Published on 20 June 2020

Today marks World Refugee Day, an event held annually on 20 June to raise awareness of the plight of refugees around the world and of the efforts to protect their human rights. Universities have a critical role to play in supporting displaced people, with many actively working to widen access to higher education for refugees, displaced people and other marginalised groups. Through our unique international network, the ACU strives to convene and engage the sector on this vital issue to facilitate the exchange of knowledge, ideas and best practices, which will continue to support and provide sanctuary for refugees and at-risk scholars.

In this article, Prof. Elena Fiddian-Qasmiyeh, Professor of Migration & Refugee Studies at University College London (UCL) and Yousif M. Qasmiyeh from the University of Oxford share their insights as leaders of The Camp as Archive project, highlighting how though egalitarian archiving practices, researchers can help to build a more just, inclusive, and equal future for refugees in the world today. Also illustrating the importance of giving space to the voices of those who are directly affected by displacement and conflict, the following piece contains multiple extracts from Yousif M. Qasmiyeh’s poetry and writings, who was himself born in Baddawi Camp, North Lebanon.

_Entries provided_
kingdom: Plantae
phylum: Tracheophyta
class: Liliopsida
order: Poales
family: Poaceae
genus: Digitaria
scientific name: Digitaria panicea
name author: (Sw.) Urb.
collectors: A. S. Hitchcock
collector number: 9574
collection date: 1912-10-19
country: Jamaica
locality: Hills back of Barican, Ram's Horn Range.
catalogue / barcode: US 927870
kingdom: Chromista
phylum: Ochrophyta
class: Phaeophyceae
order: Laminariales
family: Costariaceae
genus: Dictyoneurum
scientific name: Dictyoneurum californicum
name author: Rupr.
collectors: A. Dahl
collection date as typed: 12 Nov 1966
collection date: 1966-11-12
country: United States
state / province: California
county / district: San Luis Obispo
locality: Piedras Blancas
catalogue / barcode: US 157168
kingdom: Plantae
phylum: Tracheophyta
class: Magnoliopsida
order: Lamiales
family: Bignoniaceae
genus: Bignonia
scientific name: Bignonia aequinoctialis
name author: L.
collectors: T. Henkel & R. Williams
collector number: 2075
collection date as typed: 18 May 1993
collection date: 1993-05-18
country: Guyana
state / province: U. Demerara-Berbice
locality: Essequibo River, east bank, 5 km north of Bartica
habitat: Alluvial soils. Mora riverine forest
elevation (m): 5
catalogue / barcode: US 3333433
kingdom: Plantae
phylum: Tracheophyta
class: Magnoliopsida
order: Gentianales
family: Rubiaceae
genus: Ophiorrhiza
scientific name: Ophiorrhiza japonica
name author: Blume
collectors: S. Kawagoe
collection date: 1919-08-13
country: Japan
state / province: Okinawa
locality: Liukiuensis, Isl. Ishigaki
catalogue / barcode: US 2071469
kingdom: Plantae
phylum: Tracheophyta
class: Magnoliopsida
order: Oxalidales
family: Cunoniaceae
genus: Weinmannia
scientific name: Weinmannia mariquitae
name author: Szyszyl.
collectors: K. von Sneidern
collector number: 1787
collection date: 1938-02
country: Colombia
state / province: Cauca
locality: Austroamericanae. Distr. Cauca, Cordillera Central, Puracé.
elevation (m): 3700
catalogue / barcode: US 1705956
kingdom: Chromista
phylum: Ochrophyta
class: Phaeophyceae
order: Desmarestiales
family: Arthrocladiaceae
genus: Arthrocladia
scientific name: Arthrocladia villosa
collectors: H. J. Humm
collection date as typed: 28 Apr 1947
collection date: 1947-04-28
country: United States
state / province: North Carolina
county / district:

_Do this_
Extend the World Refugee Day article on The Camp as Archive project, starting after its last sentence.

_In response_
 

Thinking creatively about the relationship between colonial histories and protracted displacement is essential to build inclusive futures for over 26 million refugees living around the world today. This is because histories of conflict, violence and displacement are intimately interwoven with the present and the future. Importantly, while it is common for non-refugees to write (or speak) about the needs and rights of refugees, it is refugees themselves who find ways of responding to their own situations, and the situations of other displaced people, in conditions of structural inequality; and it is refugees themselves who create different forms of knowledge about their lives in displacement. This provides the foundation for the approach characterising our ongoing project, The Camp as Archive, as part of the Imagining Futures through (Un)Archived Pasts research programme.

The Camp as Archive: approaching Baddawi Camp

Baddawi Camp was established in North Lebanon in the mid-1950s as a site of refuge for Palestinian refugees. Since then, the camp has remained on the original 1km2 plot of land leased by the Lebanese state to the UN Relief and Works Agency (UNRWA), but has expanded vertically to accommodate the original inhabitants and their families, and the tens of thousands of people who have arrived in Baddawi Camp from different conflict situations across Lebanon and further afield, including most recently from the ongoing Syrian conflict.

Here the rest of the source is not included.